▶ _Task item_
Scan the records for the string "ФЕДЕРАЦИИ"; copy each line where it occurs.

Excerpts from a dataset
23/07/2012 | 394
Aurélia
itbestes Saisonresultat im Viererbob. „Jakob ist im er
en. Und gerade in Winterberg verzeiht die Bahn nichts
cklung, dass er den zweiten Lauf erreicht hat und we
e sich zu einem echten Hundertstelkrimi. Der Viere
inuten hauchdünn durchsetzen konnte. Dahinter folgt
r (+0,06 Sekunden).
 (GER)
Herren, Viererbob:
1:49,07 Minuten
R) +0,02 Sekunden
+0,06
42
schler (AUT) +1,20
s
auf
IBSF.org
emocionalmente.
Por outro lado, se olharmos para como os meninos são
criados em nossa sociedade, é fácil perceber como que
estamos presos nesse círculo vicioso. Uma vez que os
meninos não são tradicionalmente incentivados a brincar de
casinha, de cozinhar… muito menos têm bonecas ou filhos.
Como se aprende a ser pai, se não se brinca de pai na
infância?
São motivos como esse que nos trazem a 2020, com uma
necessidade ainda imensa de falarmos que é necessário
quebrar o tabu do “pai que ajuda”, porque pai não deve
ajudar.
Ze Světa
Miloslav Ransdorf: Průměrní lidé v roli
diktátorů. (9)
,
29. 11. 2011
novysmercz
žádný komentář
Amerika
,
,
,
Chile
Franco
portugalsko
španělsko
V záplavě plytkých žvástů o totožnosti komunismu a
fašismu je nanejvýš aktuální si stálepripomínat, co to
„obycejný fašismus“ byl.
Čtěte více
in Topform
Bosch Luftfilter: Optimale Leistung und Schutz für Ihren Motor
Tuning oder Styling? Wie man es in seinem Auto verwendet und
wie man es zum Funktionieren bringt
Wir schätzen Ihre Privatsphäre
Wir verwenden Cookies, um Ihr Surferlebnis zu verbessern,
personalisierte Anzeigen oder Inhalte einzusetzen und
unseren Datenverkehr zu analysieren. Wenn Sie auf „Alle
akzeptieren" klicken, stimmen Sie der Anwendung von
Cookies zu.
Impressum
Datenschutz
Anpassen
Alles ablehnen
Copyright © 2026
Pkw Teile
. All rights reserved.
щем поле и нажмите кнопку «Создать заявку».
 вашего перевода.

---

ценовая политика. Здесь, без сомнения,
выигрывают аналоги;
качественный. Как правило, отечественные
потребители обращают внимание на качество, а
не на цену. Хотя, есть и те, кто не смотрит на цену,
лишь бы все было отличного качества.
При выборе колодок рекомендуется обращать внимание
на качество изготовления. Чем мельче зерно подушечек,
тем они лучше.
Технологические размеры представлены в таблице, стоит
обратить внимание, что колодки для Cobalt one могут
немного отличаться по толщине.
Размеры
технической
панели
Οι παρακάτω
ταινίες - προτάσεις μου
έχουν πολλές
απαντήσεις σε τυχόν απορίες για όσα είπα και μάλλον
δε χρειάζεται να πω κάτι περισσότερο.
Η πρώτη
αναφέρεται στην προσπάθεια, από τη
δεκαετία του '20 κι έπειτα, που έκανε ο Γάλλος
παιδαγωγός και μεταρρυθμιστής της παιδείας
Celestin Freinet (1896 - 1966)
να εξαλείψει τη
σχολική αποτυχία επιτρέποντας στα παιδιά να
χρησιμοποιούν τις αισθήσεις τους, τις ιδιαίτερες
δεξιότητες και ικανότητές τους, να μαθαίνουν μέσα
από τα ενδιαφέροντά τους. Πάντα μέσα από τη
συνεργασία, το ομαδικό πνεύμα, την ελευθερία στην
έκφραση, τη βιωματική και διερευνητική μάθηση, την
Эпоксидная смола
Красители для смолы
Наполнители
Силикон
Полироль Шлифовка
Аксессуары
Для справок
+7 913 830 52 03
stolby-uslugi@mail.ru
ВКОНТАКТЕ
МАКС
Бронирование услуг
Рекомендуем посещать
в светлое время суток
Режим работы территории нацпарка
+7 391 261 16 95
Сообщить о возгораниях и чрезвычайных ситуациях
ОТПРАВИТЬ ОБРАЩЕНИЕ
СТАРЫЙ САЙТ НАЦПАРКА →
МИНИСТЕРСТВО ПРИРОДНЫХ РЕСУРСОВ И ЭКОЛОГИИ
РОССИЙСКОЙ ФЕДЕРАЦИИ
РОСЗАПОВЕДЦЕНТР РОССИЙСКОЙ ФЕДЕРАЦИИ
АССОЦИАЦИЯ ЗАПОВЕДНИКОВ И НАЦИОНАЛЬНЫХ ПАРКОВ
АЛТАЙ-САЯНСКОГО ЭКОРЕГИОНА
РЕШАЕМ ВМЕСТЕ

--

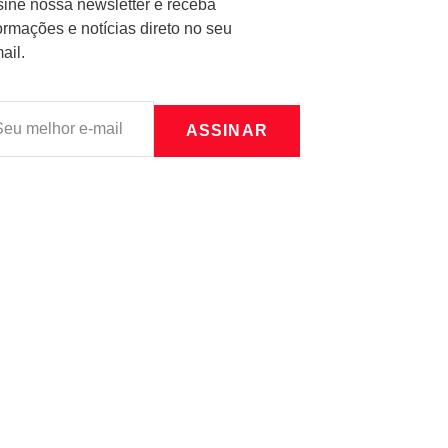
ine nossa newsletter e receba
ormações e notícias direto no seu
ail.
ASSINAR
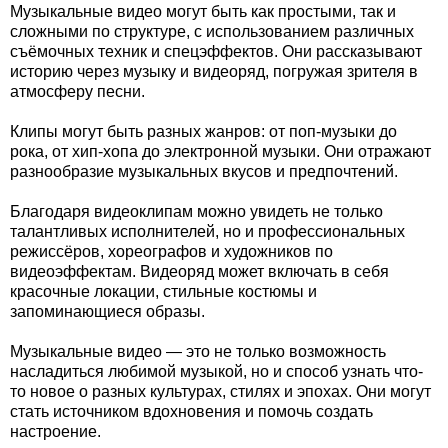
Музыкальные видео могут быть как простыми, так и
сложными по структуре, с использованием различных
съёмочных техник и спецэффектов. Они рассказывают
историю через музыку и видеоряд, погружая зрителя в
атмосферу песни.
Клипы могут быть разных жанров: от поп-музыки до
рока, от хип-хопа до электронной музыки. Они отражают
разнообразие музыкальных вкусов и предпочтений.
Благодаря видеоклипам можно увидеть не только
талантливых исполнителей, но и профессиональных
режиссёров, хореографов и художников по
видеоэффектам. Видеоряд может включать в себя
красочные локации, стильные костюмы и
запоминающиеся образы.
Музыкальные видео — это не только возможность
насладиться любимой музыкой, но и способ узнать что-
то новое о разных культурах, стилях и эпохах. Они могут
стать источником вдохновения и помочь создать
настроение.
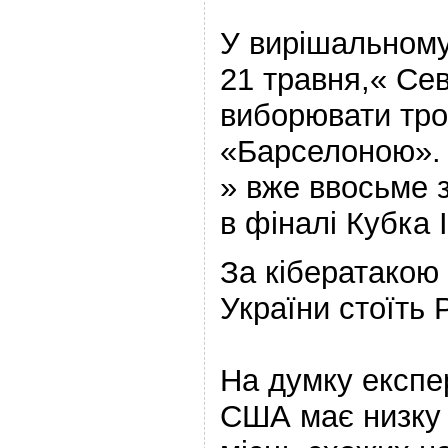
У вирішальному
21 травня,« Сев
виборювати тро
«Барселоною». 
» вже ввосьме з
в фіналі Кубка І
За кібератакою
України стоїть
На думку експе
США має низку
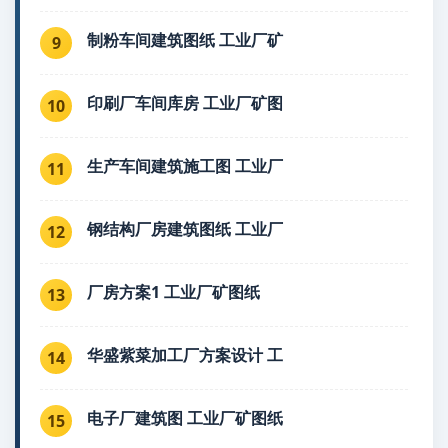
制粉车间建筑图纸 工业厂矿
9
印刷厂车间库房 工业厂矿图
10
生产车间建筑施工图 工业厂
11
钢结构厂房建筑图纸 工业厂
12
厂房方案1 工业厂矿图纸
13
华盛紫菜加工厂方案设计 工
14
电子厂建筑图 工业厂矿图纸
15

▶ _Answer to the problem_
РОССИЙСКОЙ ФЕДЕРАЦИИ
РОСЗАПОВЕДЦЕНТР РОССИЙСКОЙ ФЕДЕРАЦИИ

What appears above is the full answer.